I got a couple square headed curdogs most folks would call bulldogs. It just sound to like Goverment doin what Goverment does best.


----------



## GA DAWG (Jan 31, 2013)

madison daniel said:


> Game wardens were right their with them


And pinelog dont even have a coon season. Which is crazy! Run hog dogs but not coon.

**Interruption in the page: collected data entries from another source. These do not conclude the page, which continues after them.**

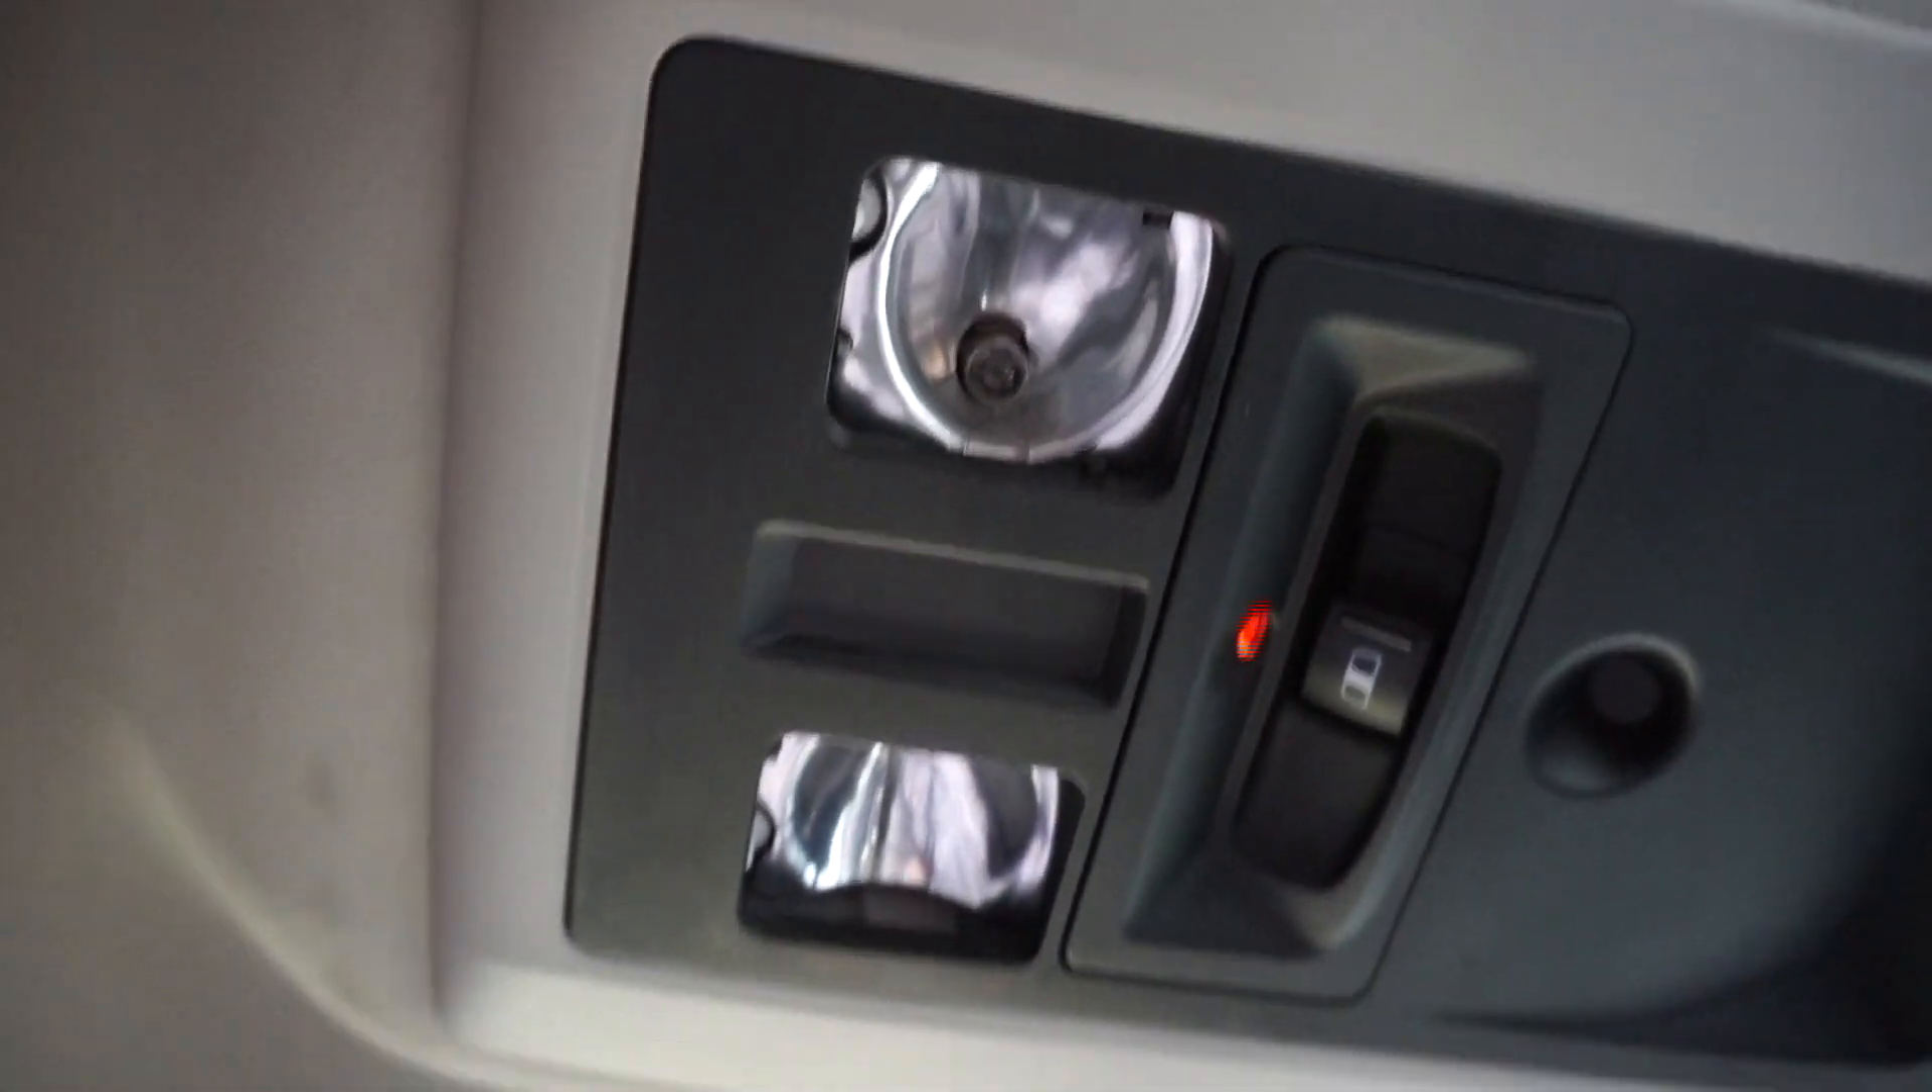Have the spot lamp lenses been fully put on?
No.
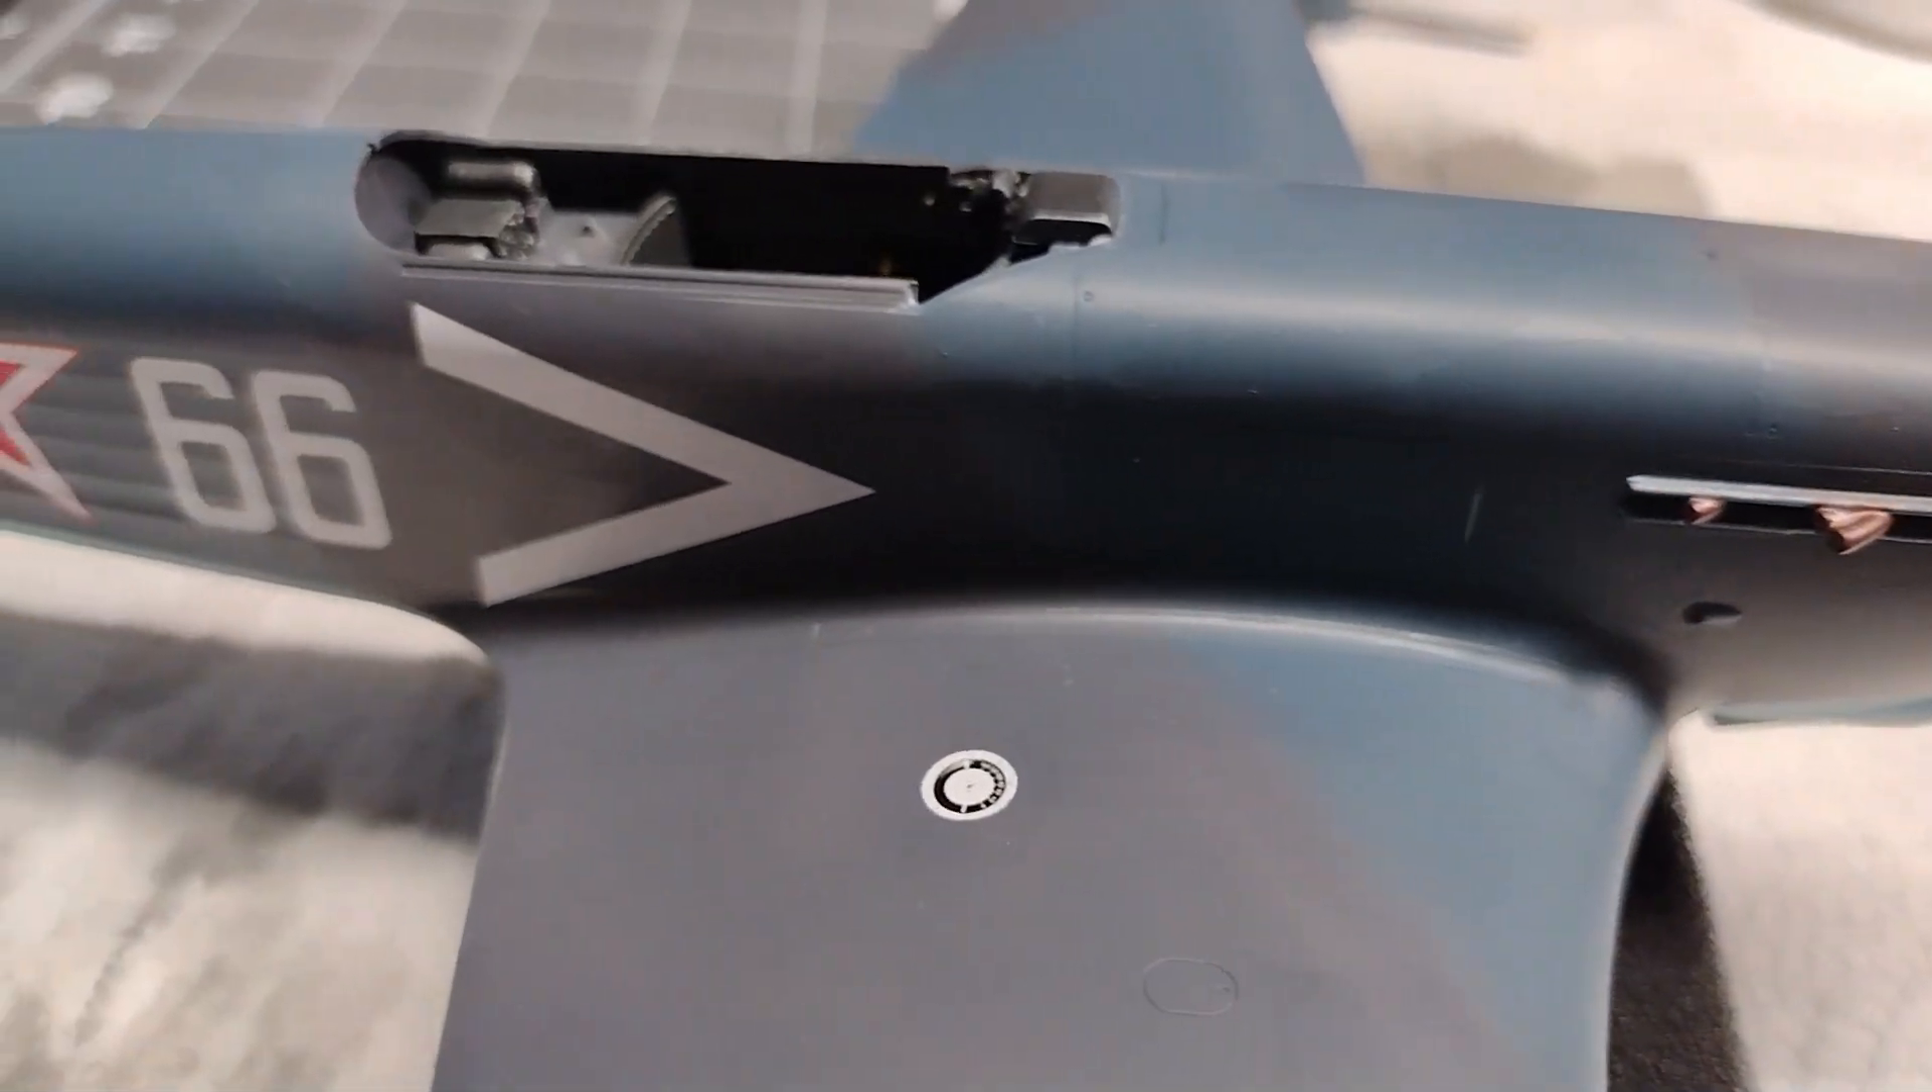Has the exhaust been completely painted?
Yes.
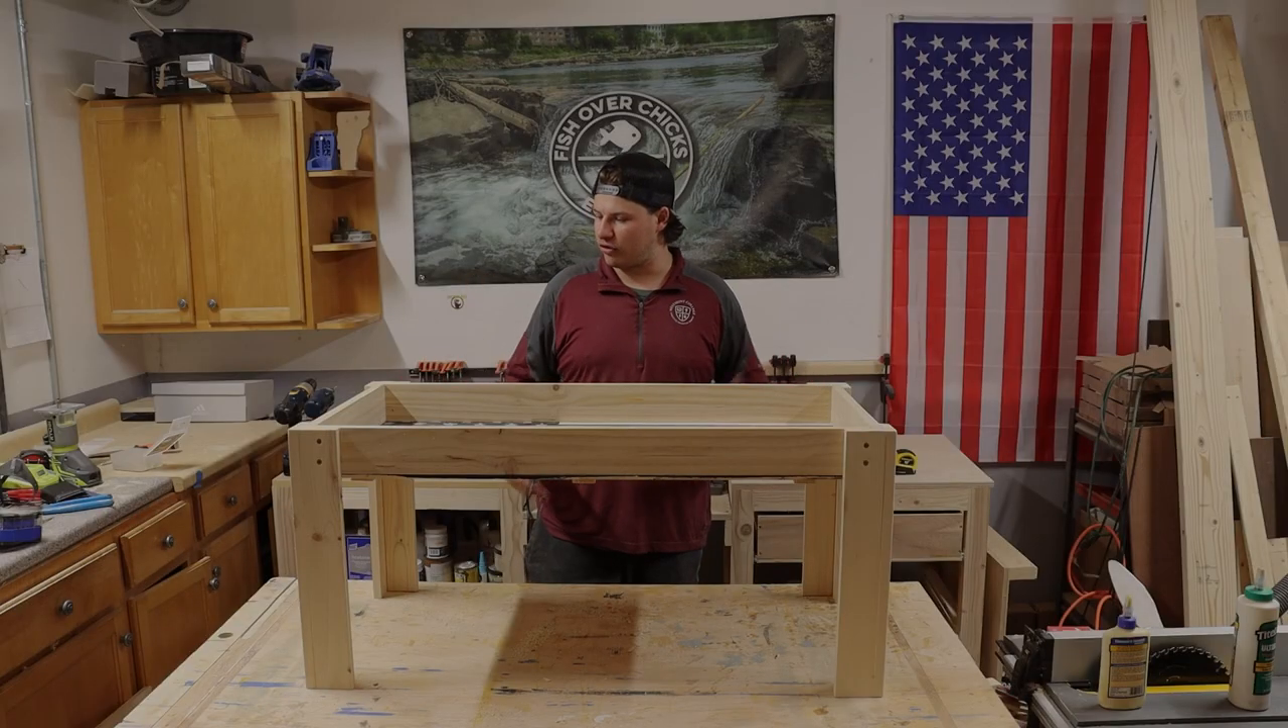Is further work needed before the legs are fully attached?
No.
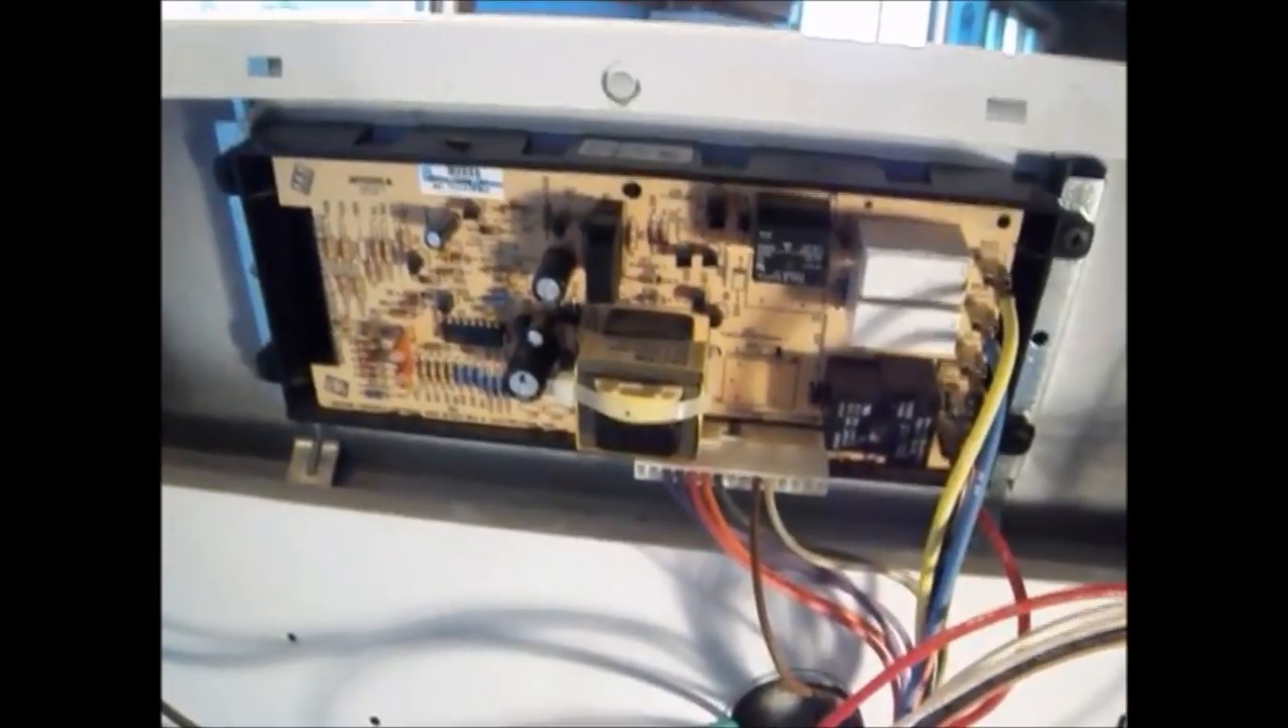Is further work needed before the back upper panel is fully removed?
No.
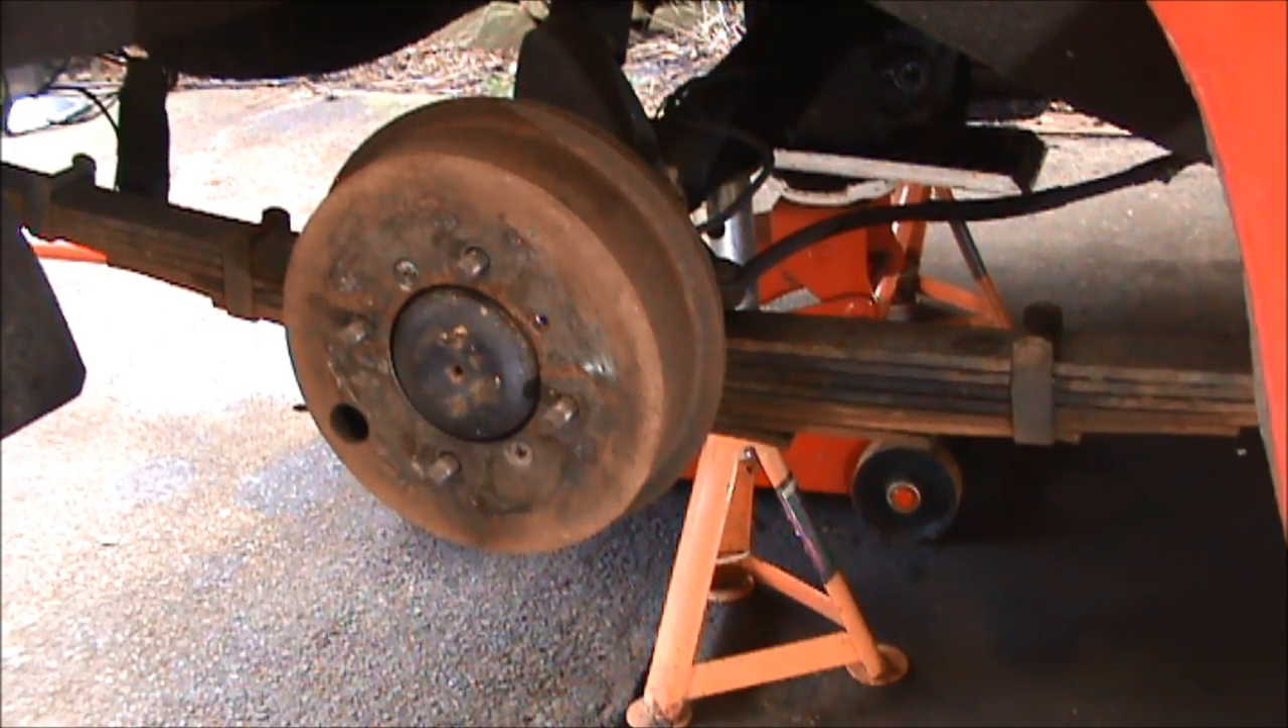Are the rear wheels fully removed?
Yes.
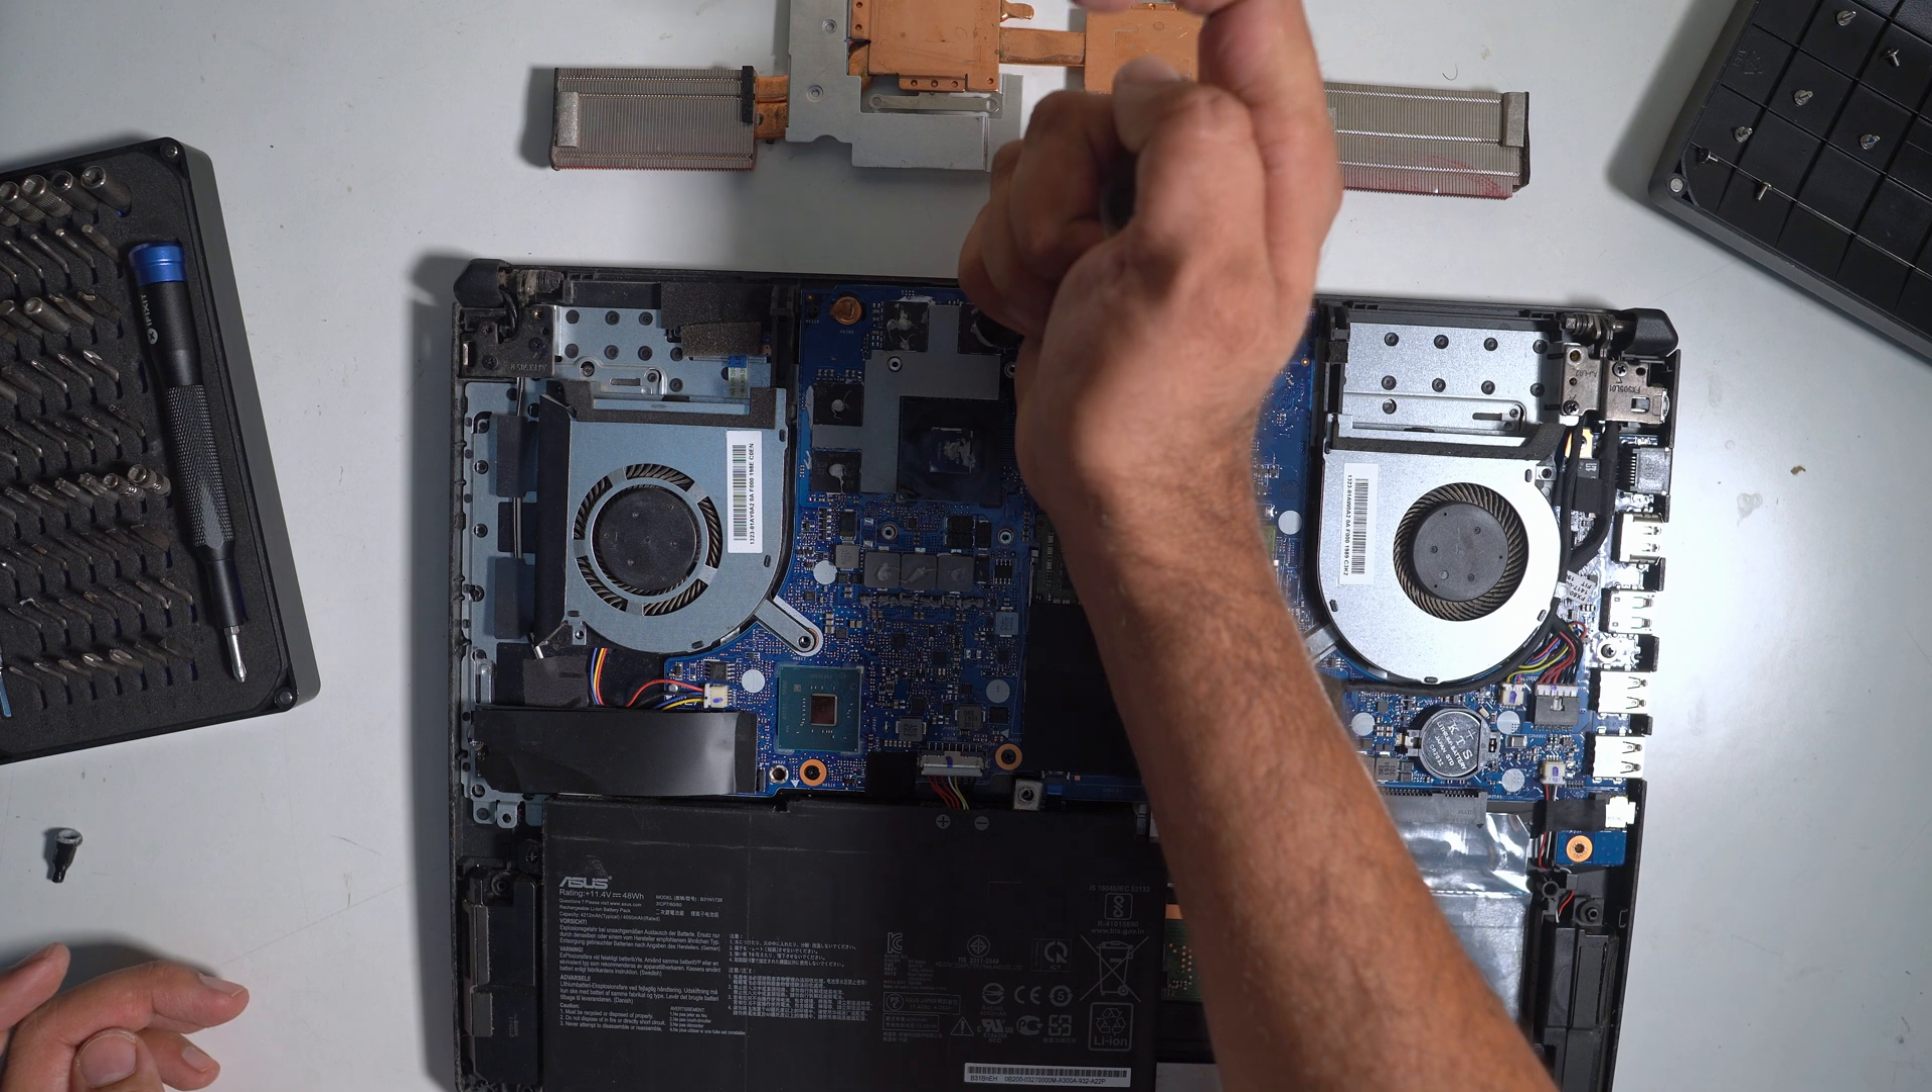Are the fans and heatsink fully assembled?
No.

Course I guess they figure dont anybody know the back way in lol


----------



## Grover Willis (Jan 31, 2013)

madison daniel said:


> I know they do it on pinelog I saw it for myself bc I was wondering why I couldn't run my dogs they said bc these people lease the land to the government for the wma to be their



This is somewhat the truth. the land owners have what they agree to in the lease with the state. although it is a wma, most of the time corn or something is grown on the land by the land owners. so if hogs destroy your corn on property that you lease to the state...... you would be wise to include hog removal in the deal. this has nothing to do with wma rules. if you are the land owner then you call the shots. nothing wrong with that as far as i am concerned.


----------



## Beasley (Feb 10, 2013)

i hear the same stuff is going on at Tuckahoe wma right now


----------



## ngacoons (Feb 10, 2013)

i coon hunt on russel wma 5 nights a week or more for the past 5 years and i have been checked by a warden once..only once..their interaction on russel is - I AM A POTTY MOUTH -- I AM A POTTY MOUTH -- I AM A POTTY MOUTH -- I AM A POTTY MOUTH - poor and im pretty sure not certain but the pursuit and/or catching of hogs on any wma is prohibited unless speciafically noted..so they is always a chance for a yelllow receipt for getting caught


----------



## NEGA Hog Hunter (Feb 10, 2013)

It  gets Hog  Hunted .


----------



## ngacoons (Feb 10, 2013)

im 110% sure that it does wink wink coon dogs are trashy wink wink i just dont see many coon hunters up there other than the select few that i know cause they never anyone in there where the hogs are cause i know where the major population of them are but hey them big squirrel hunters may be the ones the gw's are hunting with


----------